**Instructions for the task**: Convert the lines of text in the entries below into a JSON list of strings, one string per line, skipping blank lines and leaving out the pictures.

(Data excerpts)
== == ==

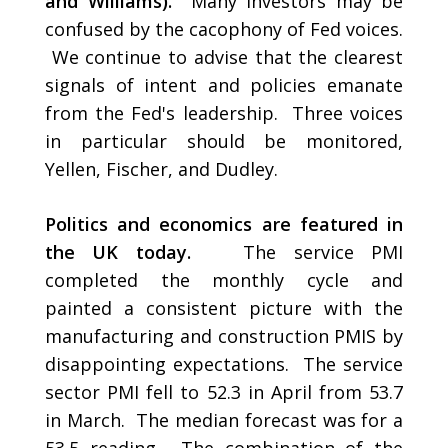
and Williams).
Many investors may be
confused by the cacophony of Fed voices.
We continue to advise that the clearest
signals of intent and policies emanate
from the Fed's leadership. Three voices
in particular should be monitored,
Yellen, Fischer, and Dudley.
Politics and economics are featured in
the UK today.
The service PMI
completed the monthly cycle and
painted a consistent picture with the
manufacturing and construction PMIS by
disappointing expectations. The service
sector PMI fell to 52.3 in April from 53.7
in March. The median forecast was for a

== == ==

**Response below**:
[
  "and Williams).",
  "Many investors may be",
  "confused by the cacophony of Fed voices.",
  "We continue to advise that the clearest",
  "signals of intent and policies emanate",
  "from the Fed's leadership. Three voices",
  "in particular should be monitored,",
  "Yellen, Fischer, and Dudley.",
  "Politics and economics are featured in",
  "the UK today.",
  "The service PMI",
  "completed the monthly cycle and",
  "painted a consistent picture with the",
  "manufacturing and construction PMIS by",
  "disappointing expectations. The service",
  "sector PMI fell to 52.3 in April from 53.7",
  "in March. The median forecast was for a"
]